Sidamas are now threatened of ethnic cleansing. Today prominent Sidama
professionals, businessmen, NGO leaders, elders and students are subjected to
removal from their jobs, arrest and killings.
The signs of genocidal intent are already there. It is for those who have the
wherewithal to determine what action to take in the face of unfolding human
tragedy. The world is forewarned.

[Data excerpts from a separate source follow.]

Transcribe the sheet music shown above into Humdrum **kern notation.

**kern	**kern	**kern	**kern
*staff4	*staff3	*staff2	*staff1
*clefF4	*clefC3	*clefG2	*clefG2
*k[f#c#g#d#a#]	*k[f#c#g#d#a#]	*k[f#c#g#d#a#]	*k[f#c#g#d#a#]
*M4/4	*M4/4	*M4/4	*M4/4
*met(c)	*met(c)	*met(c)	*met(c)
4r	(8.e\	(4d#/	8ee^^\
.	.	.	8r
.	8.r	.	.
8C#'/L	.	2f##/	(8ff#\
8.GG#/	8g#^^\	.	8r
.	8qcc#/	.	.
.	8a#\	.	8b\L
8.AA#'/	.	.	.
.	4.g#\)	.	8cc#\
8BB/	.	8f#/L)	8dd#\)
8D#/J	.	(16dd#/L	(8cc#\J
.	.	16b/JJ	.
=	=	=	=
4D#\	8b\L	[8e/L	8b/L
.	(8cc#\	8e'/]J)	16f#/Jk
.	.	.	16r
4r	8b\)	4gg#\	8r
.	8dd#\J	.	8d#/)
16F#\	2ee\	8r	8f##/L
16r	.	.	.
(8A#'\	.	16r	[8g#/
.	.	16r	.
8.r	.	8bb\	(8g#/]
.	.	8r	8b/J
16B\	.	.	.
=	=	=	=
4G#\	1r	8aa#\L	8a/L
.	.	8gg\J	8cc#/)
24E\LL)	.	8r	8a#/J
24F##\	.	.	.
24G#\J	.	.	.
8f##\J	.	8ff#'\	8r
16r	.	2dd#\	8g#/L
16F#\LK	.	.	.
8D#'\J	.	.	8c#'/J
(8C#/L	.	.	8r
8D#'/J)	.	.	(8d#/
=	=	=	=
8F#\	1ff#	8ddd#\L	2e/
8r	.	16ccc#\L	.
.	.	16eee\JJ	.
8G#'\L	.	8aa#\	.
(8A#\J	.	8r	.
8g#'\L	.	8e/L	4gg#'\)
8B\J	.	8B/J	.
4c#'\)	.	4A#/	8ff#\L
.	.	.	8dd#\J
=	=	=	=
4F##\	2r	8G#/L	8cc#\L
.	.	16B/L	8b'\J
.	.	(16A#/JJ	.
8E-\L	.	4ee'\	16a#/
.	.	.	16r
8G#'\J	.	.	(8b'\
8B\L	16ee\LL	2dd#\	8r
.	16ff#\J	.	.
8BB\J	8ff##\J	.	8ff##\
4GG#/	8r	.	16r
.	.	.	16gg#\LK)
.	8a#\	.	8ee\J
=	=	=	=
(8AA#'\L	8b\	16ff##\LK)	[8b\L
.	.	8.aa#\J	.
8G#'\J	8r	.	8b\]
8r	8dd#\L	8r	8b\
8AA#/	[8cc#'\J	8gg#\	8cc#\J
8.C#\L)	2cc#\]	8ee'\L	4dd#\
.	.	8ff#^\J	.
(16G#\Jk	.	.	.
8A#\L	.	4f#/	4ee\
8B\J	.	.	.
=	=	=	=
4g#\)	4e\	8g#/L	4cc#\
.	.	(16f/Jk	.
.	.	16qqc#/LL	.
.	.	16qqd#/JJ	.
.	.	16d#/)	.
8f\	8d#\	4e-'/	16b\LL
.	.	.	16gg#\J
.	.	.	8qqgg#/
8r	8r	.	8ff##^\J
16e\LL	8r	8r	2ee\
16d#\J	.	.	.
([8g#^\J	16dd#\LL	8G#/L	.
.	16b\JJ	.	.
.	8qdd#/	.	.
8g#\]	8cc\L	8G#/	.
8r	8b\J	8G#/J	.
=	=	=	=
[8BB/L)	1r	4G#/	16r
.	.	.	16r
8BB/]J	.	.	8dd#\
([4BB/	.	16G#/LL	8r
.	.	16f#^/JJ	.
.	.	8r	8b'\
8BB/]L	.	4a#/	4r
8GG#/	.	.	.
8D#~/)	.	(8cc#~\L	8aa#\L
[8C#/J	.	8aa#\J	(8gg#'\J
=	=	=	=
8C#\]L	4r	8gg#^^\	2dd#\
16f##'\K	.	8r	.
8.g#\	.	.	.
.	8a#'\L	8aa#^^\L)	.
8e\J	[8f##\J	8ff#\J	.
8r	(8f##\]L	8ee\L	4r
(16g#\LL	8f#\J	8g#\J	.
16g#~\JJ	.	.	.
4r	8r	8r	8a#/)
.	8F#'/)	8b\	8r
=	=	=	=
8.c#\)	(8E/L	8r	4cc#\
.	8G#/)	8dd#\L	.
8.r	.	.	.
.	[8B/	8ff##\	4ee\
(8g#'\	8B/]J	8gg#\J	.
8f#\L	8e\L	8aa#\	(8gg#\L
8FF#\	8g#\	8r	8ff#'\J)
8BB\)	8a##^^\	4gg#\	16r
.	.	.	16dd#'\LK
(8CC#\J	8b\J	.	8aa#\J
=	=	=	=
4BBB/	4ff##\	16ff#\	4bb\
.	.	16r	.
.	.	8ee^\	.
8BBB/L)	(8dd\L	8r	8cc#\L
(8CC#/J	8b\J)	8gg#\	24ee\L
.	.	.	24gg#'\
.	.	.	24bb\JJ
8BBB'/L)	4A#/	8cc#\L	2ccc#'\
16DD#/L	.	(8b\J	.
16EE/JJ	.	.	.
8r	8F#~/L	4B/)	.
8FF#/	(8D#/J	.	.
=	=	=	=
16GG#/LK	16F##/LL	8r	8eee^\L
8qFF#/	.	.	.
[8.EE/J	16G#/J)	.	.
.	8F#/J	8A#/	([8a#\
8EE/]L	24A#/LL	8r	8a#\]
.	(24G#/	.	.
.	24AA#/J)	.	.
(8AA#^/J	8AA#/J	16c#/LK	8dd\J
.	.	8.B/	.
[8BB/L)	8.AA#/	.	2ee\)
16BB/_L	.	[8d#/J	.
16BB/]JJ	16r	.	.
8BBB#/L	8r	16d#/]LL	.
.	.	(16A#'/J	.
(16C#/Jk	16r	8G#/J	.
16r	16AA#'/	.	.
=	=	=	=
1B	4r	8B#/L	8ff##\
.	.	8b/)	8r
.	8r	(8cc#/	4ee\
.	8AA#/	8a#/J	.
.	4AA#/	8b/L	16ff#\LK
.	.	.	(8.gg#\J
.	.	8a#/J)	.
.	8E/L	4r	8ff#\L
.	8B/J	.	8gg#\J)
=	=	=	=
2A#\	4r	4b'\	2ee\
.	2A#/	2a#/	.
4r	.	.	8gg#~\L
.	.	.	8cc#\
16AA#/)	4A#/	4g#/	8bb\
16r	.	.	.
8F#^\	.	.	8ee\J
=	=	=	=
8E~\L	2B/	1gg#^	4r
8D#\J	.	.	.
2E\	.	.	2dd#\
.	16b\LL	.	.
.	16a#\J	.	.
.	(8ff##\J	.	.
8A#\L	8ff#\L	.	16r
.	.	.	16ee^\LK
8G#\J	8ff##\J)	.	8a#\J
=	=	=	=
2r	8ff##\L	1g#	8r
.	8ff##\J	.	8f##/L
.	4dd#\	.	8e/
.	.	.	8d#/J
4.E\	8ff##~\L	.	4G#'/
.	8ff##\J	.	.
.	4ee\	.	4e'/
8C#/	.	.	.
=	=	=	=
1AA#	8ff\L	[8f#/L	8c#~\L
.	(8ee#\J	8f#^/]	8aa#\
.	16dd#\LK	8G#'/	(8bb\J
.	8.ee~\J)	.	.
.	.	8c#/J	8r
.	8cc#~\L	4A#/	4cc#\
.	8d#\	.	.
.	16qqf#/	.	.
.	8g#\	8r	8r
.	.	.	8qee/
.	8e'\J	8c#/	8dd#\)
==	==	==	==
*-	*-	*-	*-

It is necessary, therefore, to:
• Call upon the international community and to all government bodies currently
engaged in the region, to respond seriously to the suffering peoples in Sidama,
Oromia and elsewhere in Ethiopia.
• Demand governmental and non-governmental organisations and Human Rights bodies
to exert the necessary pressure upon Ethiopian authorities for an independent
investigation into the massacre and on-going destruction caused by the regime.
• Call upon the United Nations, European Union, African Union and all concerned
to take all diplomatic and practical steps to investigate the acts of genocide.
• Demand that the International Community urge the EPRDF government of Ethiopia
to respect different UN and Africa Union convention to which it is signatory.
• Urge all oppressed nations to join hands at this historical juncture and stand
in unison to reject the evil policies of destruction and genocide conducted by
the EPRDF regime.
A version of this paper is presented at the TBOA congress in Frankfurt and
OSA conference in Washington DC, July 2002.